__PROBLEM TO SOLVE__: A line below contains "Docteur Ordinateur", and a later one contains "Bebidas y licores". Repeat both, with every line between them, exactly.
──────
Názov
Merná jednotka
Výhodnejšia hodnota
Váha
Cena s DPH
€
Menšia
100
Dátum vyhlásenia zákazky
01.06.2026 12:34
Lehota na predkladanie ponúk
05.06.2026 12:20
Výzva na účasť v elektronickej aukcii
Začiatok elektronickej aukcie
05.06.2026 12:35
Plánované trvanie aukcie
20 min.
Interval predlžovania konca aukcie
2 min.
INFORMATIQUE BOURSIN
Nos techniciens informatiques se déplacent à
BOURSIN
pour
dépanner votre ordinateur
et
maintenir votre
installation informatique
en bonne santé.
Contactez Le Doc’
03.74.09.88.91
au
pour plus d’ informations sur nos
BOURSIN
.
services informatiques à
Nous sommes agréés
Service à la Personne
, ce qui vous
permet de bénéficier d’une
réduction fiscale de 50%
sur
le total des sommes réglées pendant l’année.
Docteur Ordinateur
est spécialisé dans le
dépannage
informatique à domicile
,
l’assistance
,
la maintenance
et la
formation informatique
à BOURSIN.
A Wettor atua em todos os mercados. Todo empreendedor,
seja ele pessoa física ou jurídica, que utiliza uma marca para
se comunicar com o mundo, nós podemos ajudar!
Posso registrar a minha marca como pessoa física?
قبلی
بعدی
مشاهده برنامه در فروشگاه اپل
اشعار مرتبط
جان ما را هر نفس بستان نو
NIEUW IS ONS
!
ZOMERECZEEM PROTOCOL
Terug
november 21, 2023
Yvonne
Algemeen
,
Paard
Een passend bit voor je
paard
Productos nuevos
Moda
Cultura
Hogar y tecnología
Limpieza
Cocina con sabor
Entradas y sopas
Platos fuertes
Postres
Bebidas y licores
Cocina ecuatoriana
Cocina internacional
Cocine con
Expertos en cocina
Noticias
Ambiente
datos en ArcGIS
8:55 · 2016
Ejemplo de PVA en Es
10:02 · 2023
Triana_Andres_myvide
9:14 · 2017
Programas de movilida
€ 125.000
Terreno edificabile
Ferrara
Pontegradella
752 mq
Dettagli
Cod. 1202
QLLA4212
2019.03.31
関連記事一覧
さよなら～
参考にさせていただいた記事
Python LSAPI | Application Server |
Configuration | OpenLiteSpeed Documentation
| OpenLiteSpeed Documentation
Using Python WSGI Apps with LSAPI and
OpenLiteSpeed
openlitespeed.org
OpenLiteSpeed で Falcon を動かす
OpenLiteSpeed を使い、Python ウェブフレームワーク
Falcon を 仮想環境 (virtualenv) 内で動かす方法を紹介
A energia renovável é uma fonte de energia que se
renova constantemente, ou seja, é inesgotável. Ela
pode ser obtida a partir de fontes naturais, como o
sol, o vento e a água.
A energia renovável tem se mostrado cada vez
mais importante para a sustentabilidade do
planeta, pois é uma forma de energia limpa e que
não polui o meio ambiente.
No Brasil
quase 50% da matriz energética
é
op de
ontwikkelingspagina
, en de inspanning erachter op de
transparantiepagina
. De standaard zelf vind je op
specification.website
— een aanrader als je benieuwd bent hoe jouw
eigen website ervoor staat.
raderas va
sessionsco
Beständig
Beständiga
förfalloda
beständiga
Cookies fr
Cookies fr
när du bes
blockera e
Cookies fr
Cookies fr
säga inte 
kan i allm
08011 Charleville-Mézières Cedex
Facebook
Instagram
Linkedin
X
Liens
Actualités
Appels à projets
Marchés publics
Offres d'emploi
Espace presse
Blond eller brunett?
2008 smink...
──────
__WRITTEN ANSWER__:
Docteur Ordinateur
est spécialisé dans le
dépannage
informatique à domicile
,
l’assistance
,
la maintenance
et la
formation informatique
à BOURSIN.
A Wettor atua em todos os mercados. Todo empreendedor,
seja ele pessoa física ou jurídica, que utiliza uma marca para
se comunicar com o mundo, nós podemos ajudar!
Posso registrar a minha marca como pessoa física?
قبلی
بعدی
مشاهده برنامه در فروشگاه اپل
اشعار مرتبط
جان ما را هر نفس بستان نو
NIEUW IS ONS
!
ZOMERECZEEM PROTOCOL
Terug
november 21, 2023
Yvonne
Algemeen
,
Paard
Een passend bit voor je
paard
Productos nuevos
Moda
Cultura
Hogar y tecnología
Limpieza
Cocina con sabor
Entradas y sopas
Platos fuertes
Postres
Bebidas y licores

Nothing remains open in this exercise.